Hudson River Park would be expanded onto Pier 76 and linked to by the High Line per plans announced by Gov. Cuomo. (Courtesy Office of Governor Andrew Cuomo)

“Connecting the High Line to Hudson River Park is something we have explored since our earliest days as an organization,” said Robert Hammond, co-founder and executive director of Friends of the High Line. “Our communities and neighborhood groups have expressed overwhelming support for this connection, which would give people the ability to walk from Penn Station to Hudson River Park and only have to cross one street. The plan would not only improve public safety and mobility in the area, but also serve as way for New Yorkers to better access all of the incredible offerings in the district. We are thrilled to work with the Governor and our community to bring this incredible plan to fruition.”

In addition to the High Line-linked riverfront park at Pier 76, Cuomo’s ambitious plan includes the long-discussed move to completely replace the aging and labyrinthine Port Authority Bus Terminal with a new facility that would help to “not only reduce congestion on city streets and improve air quality but transform mass transit to and from the West Side of Manhattan,” according to a press release issued by the Governor’s Office. To the south, the plan also includes the previously announced 1.2-million-square-foot expansion of the Jacob K. Javits Center. This $1.5 billion undertaking, on track to be completed later this year, will see New York City’s primary convention center gain, among other things, a rooftop farm, 90,000 square feet of additional exhibition space, and a rooftop pavilion and outdoor terrace with room for 1,500 people.

Rendering of a brand new Port Authority Bus Terminal. (Courtesy Office of Governor Andrew Cuomo)

Southwest of the Javits Center at Penn Station, development work will finally commence on the $16 billion Empire Station Complex. Under that criticism-attracting plan, first introduced in 2016 and revived at the top of last year, the existing Penn Station complex will be entirely reconstructed and expanded to the south to boost train capacity by 40 percent.

Per the Governor’s Office, the “signature transportation project” will generate nearly 60,000 direct jobs and “anticipates the Gateway Project, including two tunnels to bring more trains across the Hudson from the west and the renovation of the two existing tunnels, for a total of four train tunnels from New Jersey and beyond.”

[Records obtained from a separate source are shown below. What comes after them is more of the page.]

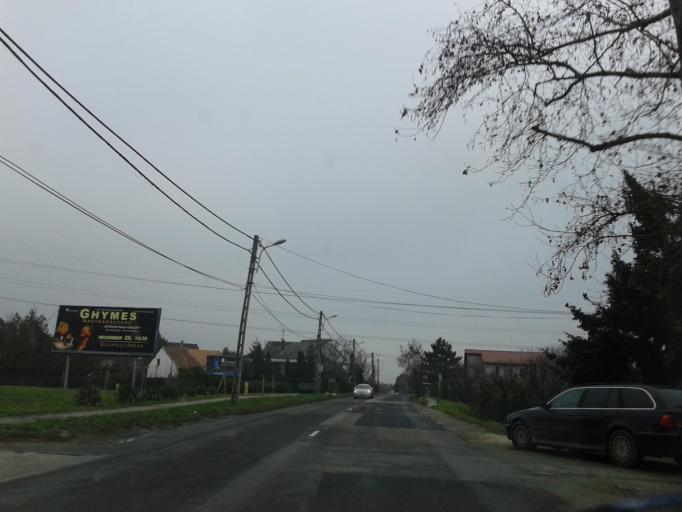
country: HU
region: Budapest
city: Budapest XXII. keruelet
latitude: 47.4297
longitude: 19.0069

Penn Station will be transformed into the Empire Station Complex as part of a $16 billion upgrade for the flailing transit hub. (Courtesy Office of Governor Andrew Cuomo)

Perhaps most notably, the infrastructure overhaul set to radically transform Midtown West and improve transportation throughout the region also entails plans for residential and commercial development that would span from Broadway to the Hudson River. Per Cuomo’s plan, the area would see the addition of over a dozen new buildings across more than 20 million square feet of retail, commercial, and residential development, including 1,400 units of affordable housing.

Said Cuomo:

“History teaches us that when the private economy is lagging the public sector can spur activity. That when unemployment is high, the public sector can create jobs. That only the public sector can build the common economic platform for growth. Across the state, we’re now building bigger and better, and laying the foundation for our future. Not even COVID stopped us. We used the period of reduced traffic to accelerate projects throughout the state. Altogether we are expanding our infrastructure plan to invest $306 billion in the future of New York. That’s not just the largest infrastructure plan in New York history. It’s the largest, most ambitious plan put forward by any state in the nation.”

In addition to the $306 billion infrastructure plan and the ambitious redevelopment of Midtown West that’s part of it, Cuomo also provided updates on major ongoing projects across the state including the Buffalo Skyway, the Albany Skyway Conversion, the Binghamton University Health Sciences Campus, and last but not least, the new LEGOLAND theme park in Orange County, as part of his 2021 State of the State.